From the $10 billion national-security fund of the bank's own capital, JPMorgan said it has invested $2 billion into companies.

It put $75 million into the stock of Perpetua Resources, a mining company that is extracting gold and antimony from an abandoned quarry in Idaho. Antimony is a critical finishing material for bullets and other types of weaponry. Perpetua has also received a $3 billion loan from the U.S. Export-Import Bank, controlled by the Department of Commerce.

The fund also invested undisclosed amounts into Databricks, a data storage company that has also been a longtime client of JPMorgan's investment bank to raise stock and borrow debt.

Dimon announced a separate initiative in March, the "American Dream Initiative," pledging to "expand opportunity to millions of Americans and future generations through targeted investments in local communities." The bank said it would increase investments in areas including housing, employment and healthcare.

It said the fund would start with launching a firmwide effort to support 10 million small businesses — up from seven million served currently — over the next several years, and expand its one-on-one coaching and technical assistance for owners. The bank didn't include financial specifics.

Combs, 55, the new manager of the $10 billion fund, had served on JPMorgan's board of directors, where Dimon is chairman, since 2016 before taking the fund job.

At Berkshire Hathaway he had been a possible successor to Warren Buffett, but the job ultimately went to Greg Abel. While at Berkshire, Combs helped launch Haven, a shuttered initiative started by Dimon, Bezos and Buffett as an effort to lower healthcare costs by collectively bargaining with insurers.

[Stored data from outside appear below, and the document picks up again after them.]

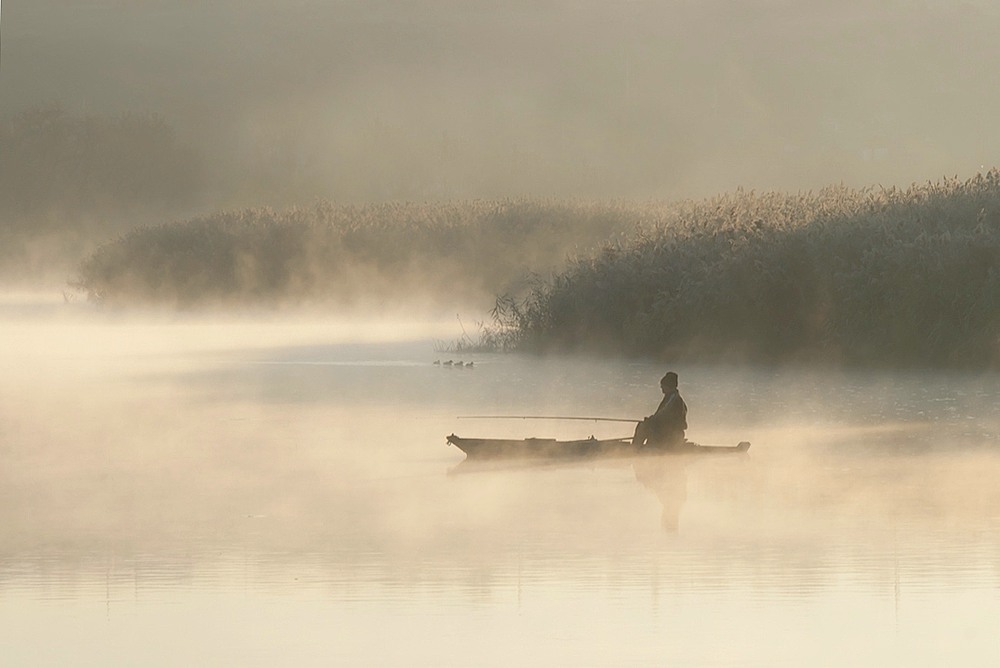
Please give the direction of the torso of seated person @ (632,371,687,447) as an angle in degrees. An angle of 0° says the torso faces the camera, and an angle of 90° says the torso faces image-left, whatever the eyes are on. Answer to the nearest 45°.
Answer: approximately 90°

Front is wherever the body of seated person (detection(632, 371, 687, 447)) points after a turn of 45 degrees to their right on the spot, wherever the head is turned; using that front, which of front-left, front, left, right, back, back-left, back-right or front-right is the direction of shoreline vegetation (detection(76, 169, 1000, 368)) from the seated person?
front-right

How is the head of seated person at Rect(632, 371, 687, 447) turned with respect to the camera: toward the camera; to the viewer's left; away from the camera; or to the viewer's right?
to the viewer's left

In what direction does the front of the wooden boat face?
to the viewer's left

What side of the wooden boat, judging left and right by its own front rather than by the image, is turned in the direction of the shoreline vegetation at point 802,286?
right
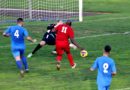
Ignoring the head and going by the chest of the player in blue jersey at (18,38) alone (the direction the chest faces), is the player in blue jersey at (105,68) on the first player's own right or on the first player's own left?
on the first player's own right

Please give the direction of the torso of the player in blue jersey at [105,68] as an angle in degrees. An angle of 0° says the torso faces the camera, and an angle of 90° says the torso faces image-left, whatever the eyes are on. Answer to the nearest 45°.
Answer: approximately 180°

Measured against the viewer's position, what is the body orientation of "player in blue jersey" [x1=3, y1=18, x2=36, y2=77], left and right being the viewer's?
facing away from the viewer and to the right of the viewer

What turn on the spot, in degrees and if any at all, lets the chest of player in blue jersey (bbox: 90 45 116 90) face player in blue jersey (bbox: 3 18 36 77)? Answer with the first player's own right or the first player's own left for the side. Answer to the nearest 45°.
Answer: approximately 45° to the first player's own left

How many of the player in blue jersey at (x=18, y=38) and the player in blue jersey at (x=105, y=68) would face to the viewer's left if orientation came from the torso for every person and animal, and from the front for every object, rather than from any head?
0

Haven shut down after a few years because its leaders felt that its transformative ambitions proved too difficult to achieve across the three companies, the Journal previously reported, though Dimon has kept some of those goals alive through Morgan Health, a follow-up healthcare venture.

When he was hired, Combs was named a strategic adviser to Dimon. He had advised Dimon directly on succession while he was on the board, and he had even had his name tossed around by some current and former executives as a possible candidate. People close to him say he doesn't want to become the bank's CEO.

Dimon has kept investors anxious about succession planning for years. The bank announced two new co-presidents last week, Petno and Troy Rohrbaugh, putting them in the lead as candidates to succeed Dimon.

The executives were also named CEOs of the bank's two biggest businesses and received $30 million retention bonuses to stay around. Petno's work on the national-security initiative includes giving updates to the bank's board of directors and liaising with government officials.